Similarly, on foreign policy, the bipartisan assumption that the United States should police the world comes, obviously, from the corporate establishment, not the peace movement. The current rage in center-right Democratic circles is to resuscitate Harry Truman, substitute bin Laden for Stalin and jihadism for communism, and summon America to a new global struggle--claiming for Democrats a muscular tradition of collective security, in contrast to Bush's "conservative unilateralism." Neocons like Peter Beinart, fresh from cheering the country into the Iraq debacle, join New Dems like Al From in urging Democrats to prove their resolve by purging the left--the "MoveOn, Michael Moore wing"--from the Democratic Party. Members of the DLC call on the United States to increase its military spending, expand its expeditionary forces and "put the economy on a wartime footing." They pledge to "rally the American people" to sustain an "extended and robust" occupation in Iraq. And they urge the United States to intervene aggressively in the Middle East with a "sweeping program of economic, political and social reform." Since the DLC also pledges to reduce the budget deficits at the same time, Americans will have to tighten their belts to support such a mission.

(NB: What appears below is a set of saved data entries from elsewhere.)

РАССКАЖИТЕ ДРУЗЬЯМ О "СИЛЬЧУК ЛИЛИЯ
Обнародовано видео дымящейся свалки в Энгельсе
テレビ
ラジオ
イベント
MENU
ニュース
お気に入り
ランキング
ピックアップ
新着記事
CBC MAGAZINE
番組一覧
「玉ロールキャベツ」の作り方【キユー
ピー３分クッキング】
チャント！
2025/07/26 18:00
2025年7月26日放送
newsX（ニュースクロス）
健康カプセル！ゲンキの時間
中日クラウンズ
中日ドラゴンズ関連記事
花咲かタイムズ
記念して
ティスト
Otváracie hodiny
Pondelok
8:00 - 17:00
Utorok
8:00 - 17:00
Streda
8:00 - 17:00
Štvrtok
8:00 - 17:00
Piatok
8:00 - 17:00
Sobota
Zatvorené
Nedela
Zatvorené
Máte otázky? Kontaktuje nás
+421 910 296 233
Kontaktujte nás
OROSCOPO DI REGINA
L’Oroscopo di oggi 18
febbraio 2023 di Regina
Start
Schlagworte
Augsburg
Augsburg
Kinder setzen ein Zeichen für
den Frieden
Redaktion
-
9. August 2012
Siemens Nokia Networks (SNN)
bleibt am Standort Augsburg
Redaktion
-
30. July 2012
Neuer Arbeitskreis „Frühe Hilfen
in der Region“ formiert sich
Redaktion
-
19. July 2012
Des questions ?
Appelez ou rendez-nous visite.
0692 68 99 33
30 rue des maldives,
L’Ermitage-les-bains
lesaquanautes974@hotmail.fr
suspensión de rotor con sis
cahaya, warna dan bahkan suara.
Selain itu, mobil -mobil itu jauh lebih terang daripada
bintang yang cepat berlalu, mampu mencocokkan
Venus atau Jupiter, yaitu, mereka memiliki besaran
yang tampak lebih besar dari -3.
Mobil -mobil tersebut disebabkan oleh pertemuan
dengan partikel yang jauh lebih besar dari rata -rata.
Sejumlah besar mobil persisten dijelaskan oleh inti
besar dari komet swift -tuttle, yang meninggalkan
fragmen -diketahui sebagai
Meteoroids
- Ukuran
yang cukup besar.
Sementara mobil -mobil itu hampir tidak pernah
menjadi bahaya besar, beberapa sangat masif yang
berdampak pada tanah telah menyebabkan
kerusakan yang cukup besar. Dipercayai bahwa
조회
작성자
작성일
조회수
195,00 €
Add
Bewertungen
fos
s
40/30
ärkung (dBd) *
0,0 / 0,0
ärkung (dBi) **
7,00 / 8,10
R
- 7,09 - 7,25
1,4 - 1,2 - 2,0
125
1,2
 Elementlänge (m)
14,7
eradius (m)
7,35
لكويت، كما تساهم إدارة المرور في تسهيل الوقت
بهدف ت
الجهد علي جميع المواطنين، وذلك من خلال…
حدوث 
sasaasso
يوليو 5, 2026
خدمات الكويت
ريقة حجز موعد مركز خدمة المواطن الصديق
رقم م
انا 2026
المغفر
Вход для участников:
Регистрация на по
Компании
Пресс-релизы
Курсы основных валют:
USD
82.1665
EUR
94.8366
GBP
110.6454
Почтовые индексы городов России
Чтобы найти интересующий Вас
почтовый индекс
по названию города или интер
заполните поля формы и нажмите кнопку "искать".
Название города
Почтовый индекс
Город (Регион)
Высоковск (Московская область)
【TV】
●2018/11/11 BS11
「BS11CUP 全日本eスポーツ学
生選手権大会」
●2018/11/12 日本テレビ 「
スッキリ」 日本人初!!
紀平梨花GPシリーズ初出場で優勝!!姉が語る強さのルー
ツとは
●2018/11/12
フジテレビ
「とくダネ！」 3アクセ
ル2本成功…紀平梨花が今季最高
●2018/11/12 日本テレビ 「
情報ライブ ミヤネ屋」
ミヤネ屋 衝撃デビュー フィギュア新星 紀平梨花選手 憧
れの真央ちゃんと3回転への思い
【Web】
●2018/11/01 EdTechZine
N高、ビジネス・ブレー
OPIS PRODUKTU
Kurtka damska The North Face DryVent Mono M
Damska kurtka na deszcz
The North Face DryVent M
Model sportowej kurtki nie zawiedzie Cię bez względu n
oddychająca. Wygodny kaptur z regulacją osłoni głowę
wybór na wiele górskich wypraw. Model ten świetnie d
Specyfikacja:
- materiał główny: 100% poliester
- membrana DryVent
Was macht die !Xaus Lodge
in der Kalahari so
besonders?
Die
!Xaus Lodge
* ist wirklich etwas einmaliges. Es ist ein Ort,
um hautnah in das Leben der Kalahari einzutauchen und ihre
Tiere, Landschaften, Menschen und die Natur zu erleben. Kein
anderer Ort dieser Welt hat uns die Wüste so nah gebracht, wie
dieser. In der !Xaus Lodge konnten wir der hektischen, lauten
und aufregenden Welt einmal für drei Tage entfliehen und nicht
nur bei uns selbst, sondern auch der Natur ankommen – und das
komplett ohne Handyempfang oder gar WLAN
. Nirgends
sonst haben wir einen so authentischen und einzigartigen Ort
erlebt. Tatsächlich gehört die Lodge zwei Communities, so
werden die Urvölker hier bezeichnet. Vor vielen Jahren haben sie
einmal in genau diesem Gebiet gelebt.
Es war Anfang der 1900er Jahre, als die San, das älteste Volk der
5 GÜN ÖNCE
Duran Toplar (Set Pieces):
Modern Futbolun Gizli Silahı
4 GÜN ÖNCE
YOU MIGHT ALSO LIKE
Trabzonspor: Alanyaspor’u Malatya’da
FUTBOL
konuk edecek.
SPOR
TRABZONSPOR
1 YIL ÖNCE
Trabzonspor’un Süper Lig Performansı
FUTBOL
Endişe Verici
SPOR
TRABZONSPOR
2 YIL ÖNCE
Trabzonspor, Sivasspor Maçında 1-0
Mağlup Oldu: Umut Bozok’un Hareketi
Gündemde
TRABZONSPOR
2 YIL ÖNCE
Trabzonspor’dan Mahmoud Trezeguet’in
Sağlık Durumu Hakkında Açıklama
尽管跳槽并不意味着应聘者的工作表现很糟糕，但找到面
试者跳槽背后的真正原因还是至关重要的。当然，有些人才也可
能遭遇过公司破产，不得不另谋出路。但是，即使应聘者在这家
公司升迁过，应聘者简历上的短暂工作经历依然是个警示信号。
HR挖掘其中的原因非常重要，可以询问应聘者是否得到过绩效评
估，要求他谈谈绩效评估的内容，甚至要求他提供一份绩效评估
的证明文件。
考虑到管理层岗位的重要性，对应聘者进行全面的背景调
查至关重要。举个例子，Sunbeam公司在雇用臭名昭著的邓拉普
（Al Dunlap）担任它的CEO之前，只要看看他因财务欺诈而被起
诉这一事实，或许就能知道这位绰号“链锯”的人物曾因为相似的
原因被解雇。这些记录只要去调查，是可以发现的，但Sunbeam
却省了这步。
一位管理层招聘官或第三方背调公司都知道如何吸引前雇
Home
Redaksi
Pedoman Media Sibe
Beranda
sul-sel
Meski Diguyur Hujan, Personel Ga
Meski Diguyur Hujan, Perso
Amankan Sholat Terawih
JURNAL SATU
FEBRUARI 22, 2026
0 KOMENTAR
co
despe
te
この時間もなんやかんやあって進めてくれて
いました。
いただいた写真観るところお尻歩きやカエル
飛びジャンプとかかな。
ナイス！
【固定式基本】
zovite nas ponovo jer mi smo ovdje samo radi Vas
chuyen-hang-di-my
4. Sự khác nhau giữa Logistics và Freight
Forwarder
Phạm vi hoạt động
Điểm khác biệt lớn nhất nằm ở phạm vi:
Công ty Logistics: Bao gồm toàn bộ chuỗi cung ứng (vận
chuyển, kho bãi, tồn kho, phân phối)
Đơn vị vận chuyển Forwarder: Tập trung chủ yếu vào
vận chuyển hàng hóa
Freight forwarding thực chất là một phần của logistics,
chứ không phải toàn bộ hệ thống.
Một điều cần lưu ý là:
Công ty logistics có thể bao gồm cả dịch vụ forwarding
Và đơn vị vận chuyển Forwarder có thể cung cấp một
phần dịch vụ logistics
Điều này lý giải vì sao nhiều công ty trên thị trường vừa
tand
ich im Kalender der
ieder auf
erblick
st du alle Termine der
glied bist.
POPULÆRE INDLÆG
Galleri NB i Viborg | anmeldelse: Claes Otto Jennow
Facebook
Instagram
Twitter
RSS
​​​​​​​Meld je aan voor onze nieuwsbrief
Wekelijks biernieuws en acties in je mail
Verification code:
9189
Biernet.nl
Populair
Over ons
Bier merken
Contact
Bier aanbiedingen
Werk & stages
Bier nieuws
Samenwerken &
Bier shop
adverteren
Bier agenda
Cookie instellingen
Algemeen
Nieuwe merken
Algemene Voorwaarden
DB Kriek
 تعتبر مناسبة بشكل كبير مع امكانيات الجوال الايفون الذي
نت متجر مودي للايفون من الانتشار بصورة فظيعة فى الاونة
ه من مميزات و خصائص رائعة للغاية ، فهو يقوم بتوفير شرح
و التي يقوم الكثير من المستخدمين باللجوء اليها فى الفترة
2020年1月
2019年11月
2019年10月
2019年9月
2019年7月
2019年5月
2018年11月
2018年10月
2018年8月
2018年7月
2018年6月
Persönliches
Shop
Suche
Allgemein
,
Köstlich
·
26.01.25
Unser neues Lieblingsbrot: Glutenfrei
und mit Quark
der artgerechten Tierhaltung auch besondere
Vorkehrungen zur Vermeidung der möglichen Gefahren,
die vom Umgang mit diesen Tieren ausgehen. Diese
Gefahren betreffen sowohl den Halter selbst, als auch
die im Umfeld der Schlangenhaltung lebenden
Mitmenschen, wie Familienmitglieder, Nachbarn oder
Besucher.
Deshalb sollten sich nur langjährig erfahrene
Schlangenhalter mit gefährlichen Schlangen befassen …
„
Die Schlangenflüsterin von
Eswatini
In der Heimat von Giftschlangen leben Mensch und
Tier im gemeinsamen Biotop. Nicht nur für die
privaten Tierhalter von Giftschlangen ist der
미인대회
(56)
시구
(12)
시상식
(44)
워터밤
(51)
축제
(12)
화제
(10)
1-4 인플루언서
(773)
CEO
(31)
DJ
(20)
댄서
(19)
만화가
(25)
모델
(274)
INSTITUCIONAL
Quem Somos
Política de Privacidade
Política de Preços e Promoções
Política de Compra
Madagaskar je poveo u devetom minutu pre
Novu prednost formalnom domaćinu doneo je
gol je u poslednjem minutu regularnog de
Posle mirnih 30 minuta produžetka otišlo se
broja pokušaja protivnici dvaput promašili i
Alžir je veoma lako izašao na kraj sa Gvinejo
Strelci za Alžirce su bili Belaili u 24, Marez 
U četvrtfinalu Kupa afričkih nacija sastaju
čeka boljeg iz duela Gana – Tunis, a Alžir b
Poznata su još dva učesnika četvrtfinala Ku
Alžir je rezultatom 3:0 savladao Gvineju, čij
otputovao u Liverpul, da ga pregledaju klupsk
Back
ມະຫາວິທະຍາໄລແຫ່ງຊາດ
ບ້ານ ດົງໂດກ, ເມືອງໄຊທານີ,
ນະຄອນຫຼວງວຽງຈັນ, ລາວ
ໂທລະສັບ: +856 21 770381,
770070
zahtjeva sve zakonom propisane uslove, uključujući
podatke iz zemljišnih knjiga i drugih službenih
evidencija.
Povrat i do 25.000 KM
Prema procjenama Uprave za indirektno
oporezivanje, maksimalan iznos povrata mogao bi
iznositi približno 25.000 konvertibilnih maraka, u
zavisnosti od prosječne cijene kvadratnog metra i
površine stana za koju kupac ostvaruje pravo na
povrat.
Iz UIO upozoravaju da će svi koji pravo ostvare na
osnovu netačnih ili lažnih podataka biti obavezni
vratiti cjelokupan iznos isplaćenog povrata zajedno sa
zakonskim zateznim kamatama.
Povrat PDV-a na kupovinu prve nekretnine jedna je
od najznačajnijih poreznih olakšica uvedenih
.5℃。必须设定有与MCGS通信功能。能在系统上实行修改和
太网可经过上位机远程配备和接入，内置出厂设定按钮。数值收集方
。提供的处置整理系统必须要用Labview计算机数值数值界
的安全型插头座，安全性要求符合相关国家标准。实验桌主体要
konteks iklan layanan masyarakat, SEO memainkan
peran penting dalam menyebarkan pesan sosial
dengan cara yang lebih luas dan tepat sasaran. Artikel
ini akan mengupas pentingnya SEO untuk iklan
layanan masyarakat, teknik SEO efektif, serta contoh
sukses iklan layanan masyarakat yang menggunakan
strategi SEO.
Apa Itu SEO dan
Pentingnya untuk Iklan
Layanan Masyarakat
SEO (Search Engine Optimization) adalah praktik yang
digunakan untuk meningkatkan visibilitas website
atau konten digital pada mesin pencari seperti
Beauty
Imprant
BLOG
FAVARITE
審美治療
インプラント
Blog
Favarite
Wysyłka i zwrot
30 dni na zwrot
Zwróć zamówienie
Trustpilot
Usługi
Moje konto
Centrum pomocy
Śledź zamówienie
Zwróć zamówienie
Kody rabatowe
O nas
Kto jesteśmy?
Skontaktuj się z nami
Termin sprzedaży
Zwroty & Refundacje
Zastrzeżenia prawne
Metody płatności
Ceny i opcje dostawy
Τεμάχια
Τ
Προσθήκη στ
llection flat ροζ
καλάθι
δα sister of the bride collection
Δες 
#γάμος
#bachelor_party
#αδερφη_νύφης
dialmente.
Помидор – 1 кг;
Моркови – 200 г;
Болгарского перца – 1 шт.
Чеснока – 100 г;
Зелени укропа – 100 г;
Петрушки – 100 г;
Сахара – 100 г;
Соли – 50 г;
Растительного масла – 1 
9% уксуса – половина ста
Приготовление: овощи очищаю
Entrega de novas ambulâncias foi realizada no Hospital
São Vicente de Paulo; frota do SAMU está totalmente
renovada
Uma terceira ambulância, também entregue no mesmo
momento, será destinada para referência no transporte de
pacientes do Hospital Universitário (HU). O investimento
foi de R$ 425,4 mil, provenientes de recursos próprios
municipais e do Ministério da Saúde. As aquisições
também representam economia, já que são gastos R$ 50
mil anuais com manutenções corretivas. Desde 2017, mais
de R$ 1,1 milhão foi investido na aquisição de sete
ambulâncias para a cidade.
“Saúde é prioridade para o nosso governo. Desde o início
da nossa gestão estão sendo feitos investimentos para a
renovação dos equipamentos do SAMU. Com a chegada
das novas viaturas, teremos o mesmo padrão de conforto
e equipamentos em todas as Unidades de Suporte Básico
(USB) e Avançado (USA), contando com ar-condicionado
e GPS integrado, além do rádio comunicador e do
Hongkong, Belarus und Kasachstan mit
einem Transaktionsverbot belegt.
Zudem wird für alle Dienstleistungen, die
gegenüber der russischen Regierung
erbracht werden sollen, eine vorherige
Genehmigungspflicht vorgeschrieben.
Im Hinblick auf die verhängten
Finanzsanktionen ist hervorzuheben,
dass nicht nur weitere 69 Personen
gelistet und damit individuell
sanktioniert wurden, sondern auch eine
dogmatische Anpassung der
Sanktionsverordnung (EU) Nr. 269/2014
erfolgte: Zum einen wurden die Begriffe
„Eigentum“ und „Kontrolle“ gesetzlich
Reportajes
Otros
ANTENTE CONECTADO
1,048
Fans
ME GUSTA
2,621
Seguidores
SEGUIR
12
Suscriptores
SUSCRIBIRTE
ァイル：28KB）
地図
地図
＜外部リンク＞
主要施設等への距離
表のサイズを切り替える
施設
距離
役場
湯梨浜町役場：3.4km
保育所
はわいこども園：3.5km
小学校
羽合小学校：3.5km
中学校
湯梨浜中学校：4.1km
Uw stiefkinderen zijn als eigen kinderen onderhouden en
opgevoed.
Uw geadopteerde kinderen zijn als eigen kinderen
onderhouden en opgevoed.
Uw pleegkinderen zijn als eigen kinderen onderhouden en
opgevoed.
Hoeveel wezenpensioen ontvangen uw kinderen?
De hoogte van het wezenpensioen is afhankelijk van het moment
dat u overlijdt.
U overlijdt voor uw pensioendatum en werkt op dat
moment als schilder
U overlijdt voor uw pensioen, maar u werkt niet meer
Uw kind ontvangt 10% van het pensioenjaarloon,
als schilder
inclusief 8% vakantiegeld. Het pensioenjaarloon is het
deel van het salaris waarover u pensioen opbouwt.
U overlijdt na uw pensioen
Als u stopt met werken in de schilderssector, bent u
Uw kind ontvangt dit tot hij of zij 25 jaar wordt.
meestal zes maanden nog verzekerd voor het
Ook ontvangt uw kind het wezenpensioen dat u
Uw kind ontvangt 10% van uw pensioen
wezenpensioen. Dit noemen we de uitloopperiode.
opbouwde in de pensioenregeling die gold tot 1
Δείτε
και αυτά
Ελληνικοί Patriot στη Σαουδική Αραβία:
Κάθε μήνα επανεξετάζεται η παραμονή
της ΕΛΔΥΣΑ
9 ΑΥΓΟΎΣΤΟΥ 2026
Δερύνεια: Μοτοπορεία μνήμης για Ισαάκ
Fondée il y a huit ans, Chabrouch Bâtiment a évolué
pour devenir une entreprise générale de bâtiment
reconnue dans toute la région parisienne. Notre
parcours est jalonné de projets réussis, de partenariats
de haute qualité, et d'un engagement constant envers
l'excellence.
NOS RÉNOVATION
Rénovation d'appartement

This posture is deeply flawed. It distorts the threat and gets the response wrong. The problems of the Muslim world are not caused by the United States and the West having intervened too little. We need a policy on Islamist terrorists that isolates them rather than inflates them: alliances, intelligence cooperation, joint efforts to delegitimize their fanaticism, aggressive policing to bring them to justice. We need a strategy for America in a world very different from that of the end of World War II, when the dollar was literally as good as gold. This, once more, will require challenging the grip of multinational corporations and banks and their ideological fixation on building a global market protected from national regulation. Only then will we be able to define a "common good" politics that can help make the global economy work for the many and not the few.

If we are to reclaim a bold progressive politics, then the fantasy candidate will be one willing to tell a gathering of investment bankers that he or she doesn't need their money but would like their support to champion the public interest. This won't soon be the consensus position of the Democratic Party. It will require the building of an independent progressive movement willing to challenge entrenched interests and ideology, and able to support candidates and causes while building efforts to curb the influence of big money in politics.

This effort has only just begun, but surprising progress is possible in 2006. Forceful populists like Bernie Sanders of Vermont and Sherrod Brown of Ohio could help transform the debate if elected to the Senate. Audacious challenges--like that of Ned Lamont in taking on Joe Lieberman for the US Senate nomination in Connecticut--will help sober sitting Democrats about the need to represent their voters. New capacity--from the insurgent activism of MoveOn.org and the brassy blogosphere to the AFL-CIO's new community affiliate Working America's reach into middle America--will provide a greater ability to define the future, not simply to decry it.

The MoveOn wing of the party isn't about to be purged by the folks who helped propel us into Iraq. The democratic wing of the Democratic Party, in Paul Wellstone's--and later Howard Dean's--phrase, is expanding in influence and number. In response to Bush's forceful but failed project, progressives across the country are developing a feisty, populist politics that just may drive Democrats toward a real politics of the common good.